I don't need to elaborate about why you need to drink your water. You know your body is made up mostly of water and without a sufficient amount lots of problems can occur such as, constipation, headaches, fatigue, brain fog and so on. Taking vitamins also seems unnecessary to explain because for many of us our daily food intake does not supply us with all the nutrients we need to have optimal health. That leaves us with...Mind your business.
I'm not sure why this one feels like we need to talk about it some more. I feel like this is something we have heard all of our lives. Yet, we still feel the need to insert ourselves into other peoples affairs.

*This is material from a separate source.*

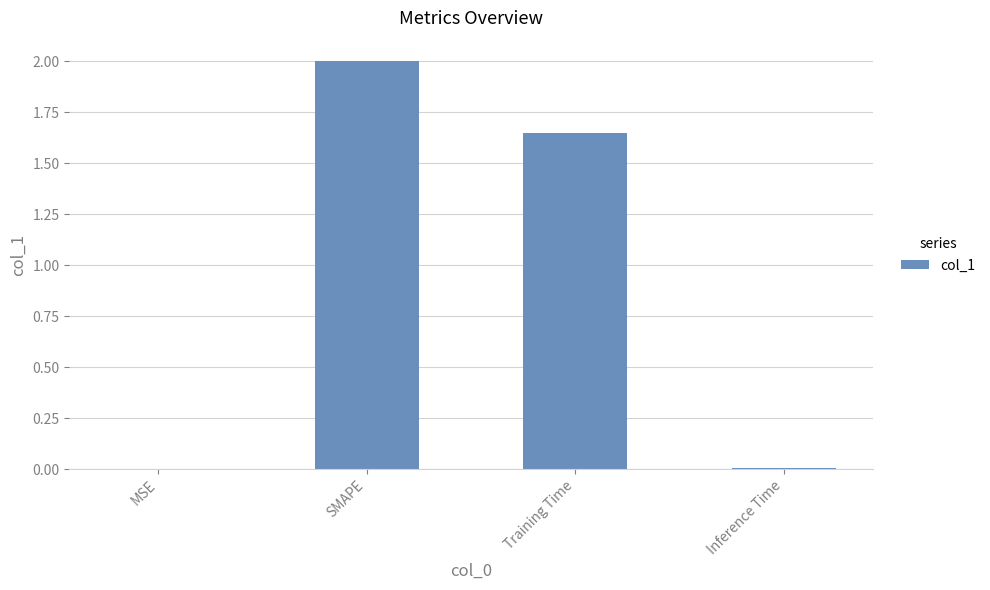

The chart shows a value of 2.0 at SMAPE. True or false?

True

If they didn't ask you what you thought, they don't want to know. If you feel so inclined to comment or give your advice or opinion ask permission. And if they receive your advice offer it not as a should but as a if it were me...And if they don't take your advice, so be it. All too often I hear or see how people insert their views, opinions, or advice when no one asked for it but only as a form of judgment and superiority. Because you think you know better, maybe you do. However, when we continue to step in (and yes this includes the lives of our children, especially late teen and adult children) we rob them of opportunities to learn and grow on their own. Most of life's hard lessons have to be learned on a personal level. It's how we grow and it creates resilience. If someone is in trouble or making a truly harmful decision and you just need to intervene, once again, ask permission.
I am a recovering rescuer. That's one of the areas that I had to work through in therapy. And it's hard. Establishing boundaries in areas where I might normally feel the need to assert myself and fix what's wrong is hard work. But, the more I do it the more natural and quickly it comes. It can create peace by not needing to fix all of the worlds problems today.
The next time you are approached with a problem that isn't yours remember:
*you don't need to fix it
*it's not yours to fix
*if you are asked, honor your boundary
*if you aren't ask, don't offer
*if you absolutely must, ask permission
*then and only then use phrases such as, if it were me, perhaps you could try, etc never should on people
It's okay to have a difference in opinion. It's not okay to hurt people, be verbally abusive or dehumanize other people. Practice kindness and humility. Go out of your way to say kind things and practice random kind acts. It will change your life for the better.